Но вот однажды мы стояли на якоре далеко от берега. На борту нашего спасателя работали три береговых специалиста - монтировали трансляционную установку. Мы сорвались с якоря по тревоге и не смогли ссадить рабочих - не было времени. Все трое раньше никогда в море не ходили. А тут сразу угодили в одиннадцать баллов в Баренцевом зимой. Один стенал, стонал, ползал по всем внутренним помещениям, умолял о помощи, но не до него было, ибо "не имеет летального исхода". Только посмеивались, наверное, над беднягой остряки-матросы. Он забился под стол в кают-компании и умер там. Сердце не выдержало рвотных спазмов пустого желудка, дурноты, желчи во рту, безнадежности одиночества в страданиях.
Психика и в этом деле играет огромную роль. Я, например, убежден, что еще раньше преодолел бы укачивание, если бы не четыре слова боцмана на шхуне "Учеба", когда мы первый раз вышли в Маркизову лужу. Была безветренная зыбь, лето. Боцман собрал нас в шкиперской в самом носу - тягучий запах смолы, краски, растворителей, жара, пот - и начал учить вязать морские узлы. Кое-кто из нас (шестнадцать лет в среднем нам было) начал бледнеть. И боцман сказал мне: "Будешь укачиваться, удирай домой!" Гипнотической силой оказались его дурацкие слова наполнены: начинаешь думать о приступе болезни еще до того, как судно концы отдаст, - страх, внушение…

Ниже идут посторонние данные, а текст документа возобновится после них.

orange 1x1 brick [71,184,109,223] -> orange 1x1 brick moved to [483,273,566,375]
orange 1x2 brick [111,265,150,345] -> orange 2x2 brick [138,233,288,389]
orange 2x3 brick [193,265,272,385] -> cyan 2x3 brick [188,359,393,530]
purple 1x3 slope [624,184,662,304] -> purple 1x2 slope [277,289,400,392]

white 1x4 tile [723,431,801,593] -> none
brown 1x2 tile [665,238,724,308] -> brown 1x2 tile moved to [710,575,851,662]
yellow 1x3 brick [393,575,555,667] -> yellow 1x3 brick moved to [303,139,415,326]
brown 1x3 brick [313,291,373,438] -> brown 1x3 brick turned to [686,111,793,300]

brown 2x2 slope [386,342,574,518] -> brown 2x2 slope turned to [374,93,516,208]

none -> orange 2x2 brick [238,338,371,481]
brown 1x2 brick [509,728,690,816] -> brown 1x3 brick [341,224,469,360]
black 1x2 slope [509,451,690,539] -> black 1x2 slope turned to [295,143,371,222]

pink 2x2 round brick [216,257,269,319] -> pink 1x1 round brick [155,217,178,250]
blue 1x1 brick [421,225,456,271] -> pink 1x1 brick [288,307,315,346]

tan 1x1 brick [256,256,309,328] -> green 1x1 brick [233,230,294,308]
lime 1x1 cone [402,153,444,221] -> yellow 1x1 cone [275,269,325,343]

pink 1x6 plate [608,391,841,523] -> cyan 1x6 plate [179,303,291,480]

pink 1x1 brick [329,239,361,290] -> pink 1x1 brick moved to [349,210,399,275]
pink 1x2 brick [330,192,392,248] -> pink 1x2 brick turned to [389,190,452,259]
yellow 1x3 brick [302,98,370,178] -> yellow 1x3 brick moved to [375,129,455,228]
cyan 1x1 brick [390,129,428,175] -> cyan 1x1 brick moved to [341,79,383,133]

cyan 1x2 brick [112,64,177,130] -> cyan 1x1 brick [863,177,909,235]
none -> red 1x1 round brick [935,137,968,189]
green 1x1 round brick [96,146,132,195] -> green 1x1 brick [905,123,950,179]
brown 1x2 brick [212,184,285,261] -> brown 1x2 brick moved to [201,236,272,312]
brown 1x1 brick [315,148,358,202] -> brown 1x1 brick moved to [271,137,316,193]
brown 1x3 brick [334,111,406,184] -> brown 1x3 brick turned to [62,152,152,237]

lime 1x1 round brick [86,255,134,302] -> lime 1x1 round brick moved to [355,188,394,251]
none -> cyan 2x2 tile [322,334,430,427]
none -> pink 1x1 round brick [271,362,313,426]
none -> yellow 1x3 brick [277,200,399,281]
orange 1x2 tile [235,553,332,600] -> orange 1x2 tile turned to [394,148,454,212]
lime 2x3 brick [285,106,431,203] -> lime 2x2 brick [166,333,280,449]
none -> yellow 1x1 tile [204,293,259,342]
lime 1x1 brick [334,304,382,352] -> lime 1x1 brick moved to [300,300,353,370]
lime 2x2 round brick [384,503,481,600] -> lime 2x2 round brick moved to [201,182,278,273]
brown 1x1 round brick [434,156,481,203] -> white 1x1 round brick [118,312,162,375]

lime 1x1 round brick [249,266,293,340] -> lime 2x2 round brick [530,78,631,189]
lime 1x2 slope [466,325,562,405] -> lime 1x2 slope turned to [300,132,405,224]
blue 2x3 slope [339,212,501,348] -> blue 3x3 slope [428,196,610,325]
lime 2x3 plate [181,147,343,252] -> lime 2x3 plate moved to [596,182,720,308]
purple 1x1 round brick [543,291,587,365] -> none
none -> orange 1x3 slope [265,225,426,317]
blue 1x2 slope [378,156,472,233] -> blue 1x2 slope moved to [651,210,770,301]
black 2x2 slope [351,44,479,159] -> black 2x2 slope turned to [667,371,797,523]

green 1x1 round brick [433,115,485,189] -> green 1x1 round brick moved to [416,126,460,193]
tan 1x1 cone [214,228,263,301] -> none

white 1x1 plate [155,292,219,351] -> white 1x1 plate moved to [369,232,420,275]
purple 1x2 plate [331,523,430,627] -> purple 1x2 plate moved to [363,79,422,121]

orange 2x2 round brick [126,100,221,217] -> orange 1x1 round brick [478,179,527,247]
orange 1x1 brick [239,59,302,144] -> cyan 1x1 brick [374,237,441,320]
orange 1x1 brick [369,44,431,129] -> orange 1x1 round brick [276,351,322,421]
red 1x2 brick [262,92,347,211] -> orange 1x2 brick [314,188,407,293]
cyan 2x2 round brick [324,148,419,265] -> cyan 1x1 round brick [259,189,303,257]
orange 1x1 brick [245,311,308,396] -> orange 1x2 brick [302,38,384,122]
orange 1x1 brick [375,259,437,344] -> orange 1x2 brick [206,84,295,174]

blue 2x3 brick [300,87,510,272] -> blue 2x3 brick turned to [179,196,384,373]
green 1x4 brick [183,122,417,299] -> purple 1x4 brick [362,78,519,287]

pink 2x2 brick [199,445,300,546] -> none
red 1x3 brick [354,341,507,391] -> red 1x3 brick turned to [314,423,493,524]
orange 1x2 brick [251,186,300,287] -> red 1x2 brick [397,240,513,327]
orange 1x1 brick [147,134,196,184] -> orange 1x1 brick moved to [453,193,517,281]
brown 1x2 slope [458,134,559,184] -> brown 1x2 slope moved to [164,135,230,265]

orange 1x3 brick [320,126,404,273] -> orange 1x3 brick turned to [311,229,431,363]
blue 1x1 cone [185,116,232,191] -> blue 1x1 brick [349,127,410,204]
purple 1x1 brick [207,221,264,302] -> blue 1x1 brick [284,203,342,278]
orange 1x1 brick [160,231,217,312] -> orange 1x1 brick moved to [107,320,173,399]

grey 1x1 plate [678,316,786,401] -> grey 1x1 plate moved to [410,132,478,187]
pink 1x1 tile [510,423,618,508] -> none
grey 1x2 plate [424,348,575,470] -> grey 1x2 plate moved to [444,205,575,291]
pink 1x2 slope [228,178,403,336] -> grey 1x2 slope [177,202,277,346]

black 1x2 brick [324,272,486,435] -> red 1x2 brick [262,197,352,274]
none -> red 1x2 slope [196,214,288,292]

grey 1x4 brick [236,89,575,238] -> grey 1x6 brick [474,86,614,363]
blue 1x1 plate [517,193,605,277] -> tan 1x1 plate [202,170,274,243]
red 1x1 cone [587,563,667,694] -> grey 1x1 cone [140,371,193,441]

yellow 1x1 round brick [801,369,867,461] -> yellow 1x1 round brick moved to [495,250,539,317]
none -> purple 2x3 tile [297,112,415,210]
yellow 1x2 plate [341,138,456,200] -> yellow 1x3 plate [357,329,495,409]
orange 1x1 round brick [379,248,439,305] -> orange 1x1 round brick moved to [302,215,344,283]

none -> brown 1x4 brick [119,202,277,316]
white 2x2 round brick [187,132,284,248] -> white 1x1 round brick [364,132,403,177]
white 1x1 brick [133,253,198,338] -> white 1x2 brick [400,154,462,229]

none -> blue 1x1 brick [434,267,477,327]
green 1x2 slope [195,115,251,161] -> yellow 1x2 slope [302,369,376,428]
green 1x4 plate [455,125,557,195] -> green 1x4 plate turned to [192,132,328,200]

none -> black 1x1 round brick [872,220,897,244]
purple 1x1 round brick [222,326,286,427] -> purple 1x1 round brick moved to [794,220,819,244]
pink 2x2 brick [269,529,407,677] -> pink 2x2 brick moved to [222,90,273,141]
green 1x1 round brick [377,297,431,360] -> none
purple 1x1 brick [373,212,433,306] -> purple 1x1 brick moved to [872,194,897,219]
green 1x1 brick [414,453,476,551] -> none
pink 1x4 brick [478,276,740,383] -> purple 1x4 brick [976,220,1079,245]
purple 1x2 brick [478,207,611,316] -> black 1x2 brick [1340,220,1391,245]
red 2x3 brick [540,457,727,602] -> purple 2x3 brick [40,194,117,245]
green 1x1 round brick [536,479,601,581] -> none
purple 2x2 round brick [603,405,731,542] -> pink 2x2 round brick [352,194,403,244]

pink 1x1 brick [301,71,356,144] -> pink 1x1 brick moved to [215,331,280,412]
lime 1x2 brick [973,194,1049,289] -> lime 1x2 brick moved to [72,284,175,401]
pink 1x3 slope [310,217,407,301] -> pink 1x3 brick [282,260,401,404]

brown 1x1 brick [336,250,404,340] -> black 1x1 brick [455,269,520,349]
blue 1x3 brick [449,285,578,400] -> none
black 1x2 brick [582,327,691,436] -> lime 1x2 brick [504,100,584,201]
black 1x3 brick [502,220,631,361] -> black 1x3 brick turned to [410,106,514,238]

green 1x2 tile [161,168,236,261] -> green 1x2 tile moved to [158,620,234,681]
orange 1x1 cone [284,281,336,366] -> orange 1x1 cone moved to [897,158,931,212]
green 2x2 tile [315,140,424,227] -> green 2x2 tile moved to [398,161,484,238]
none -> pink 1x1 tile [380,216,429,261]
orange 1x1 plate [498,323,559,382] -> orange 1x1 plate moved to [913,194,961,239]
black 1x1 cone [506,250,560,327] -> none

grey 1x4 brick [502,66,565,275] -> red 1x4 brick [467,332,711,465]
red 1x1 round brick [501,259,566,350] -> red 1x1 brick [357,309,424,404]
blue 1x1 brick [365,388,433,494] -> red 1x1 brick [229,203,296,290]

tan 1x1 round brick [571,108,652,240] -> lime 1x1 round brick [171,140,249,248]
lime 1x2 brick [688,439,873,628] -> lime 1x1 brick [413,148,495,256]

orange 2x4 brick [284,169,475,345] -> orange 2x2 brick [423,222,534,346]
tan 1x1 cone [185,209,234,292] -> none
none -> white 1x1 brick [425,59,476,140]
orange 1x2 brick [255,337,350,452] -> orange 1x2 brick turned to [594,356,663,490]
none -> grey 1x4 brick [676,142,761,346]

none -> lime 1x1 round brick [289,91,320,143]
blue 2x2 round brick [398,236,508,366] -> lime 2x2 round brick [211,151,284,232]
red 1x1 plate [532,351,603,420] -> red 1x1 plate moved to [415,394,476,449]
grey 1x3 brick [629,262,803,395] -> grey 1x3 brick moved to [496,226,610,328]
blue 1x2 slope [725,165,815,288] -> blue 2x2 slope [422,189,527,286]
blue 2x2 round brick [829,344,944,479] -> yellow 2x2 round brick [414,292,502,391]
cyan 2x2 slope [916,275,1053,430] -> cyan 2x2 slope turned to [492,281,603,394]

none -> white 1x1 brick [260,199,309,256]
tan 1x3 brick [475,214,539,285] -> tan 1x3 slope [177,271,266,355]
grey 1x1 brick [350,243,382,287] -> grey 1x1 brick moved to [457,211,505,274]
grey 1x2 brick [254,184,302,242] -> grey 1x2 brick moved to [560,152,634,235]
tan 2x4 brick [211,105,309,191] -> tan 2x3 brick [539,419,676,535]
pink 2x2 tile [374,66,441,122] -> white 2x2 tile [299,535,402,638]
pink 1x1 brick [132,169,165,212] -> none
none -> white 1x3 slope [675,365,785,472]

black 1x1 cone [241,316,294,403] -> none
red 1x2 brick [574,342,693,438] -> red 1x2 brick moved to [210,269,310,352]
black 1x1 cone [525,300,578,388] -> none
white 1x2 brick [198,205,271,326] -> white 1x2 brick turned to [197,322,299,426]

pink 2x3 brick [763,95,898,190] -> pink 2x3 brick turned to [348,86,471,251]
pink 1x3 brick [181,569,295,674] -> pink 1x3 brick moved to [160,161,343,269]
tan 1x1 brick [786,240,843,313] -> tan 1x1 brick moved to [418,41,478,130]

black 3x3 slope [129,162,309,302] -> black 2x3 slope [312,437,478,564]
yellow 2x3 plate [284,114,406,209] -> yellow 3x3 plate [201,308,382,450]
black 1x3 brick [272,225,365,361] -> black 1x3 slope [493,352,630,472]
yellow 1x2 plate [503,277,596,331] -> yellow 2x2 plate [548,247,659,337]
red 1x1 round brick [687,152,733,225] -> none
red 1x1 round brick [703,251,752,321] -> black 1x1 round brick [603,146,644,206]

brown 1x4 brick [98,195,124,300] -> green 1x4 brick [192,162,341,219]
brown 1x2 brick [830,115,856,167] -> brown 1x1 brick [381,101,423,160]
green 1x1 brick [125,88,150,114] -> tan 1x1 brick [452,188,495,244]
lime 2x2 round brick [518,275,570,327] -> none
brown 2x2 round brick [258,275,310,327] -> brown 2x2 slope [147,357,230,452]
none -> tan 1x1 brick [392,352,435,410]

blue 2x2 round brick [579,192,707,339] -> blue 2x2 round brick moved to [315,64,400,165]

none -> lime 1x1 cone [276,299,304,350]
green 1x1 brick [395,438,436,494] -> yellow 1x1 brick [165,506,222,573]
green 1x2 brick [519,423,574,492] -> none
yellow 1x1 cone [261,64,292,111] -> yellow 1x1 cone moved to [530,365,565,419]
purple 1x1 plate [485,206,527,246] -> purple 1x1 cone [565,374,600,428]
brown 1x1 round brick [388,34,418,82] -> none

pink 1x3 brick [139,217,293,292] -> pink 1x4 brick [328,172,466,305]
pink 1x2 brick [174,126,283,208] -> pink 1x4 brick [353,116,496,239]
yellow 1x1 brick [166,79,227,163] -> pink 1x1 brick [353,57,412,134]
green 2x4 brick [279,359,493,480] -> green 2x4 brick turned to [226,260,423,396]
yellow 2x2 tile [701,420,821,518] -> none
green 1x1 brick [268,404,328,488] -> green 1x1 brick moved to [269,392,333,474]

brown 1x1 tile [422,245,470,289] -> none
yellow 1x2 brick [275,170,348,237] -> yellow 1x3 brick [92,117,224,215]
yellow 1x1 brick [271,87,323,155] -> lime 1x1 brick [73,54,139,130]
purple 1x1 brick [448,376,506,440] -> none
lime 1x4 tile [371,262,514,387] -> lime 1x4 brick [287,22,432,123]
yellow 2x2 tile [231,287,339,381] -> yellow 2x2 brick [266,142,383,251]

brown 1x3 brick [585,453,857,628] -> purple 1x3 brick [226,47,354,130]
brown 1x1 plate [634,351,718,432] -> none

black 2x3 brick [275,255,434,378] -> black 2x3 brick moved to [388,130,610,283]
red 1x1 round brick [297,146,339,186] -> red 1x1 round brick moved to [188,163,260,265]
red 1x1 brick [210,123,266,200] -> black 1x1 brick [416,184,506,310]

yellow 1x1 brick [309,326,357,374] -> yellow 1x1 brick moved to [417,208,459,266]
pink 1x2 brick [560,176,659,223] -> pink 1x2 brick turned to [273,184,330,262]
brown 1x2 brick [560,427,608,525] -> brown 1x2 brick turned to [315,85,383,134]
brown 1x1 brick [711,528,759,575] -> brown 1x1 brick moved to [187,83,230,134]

Недавно знакомый режиссер снимал фильм о ленинградских лоцманах и поинтересовался их мнением обо мне. Лоцмана сказали, что меня знают, много раз встречали и провожали, перешвартовывали и книжки мои читали. Книги неплохие, но плохо, что я укачиваюсь сразу за Кронштадтом - в Маркизовой еще луже. Боже, как я взбесился! И до сих пор бешусь. Ну зачем врут?.. Хотя понятно все. Если человек пишет книги - значит, он обязательно должен быть хоть в чем-нибудь слюнтяем и очкариком.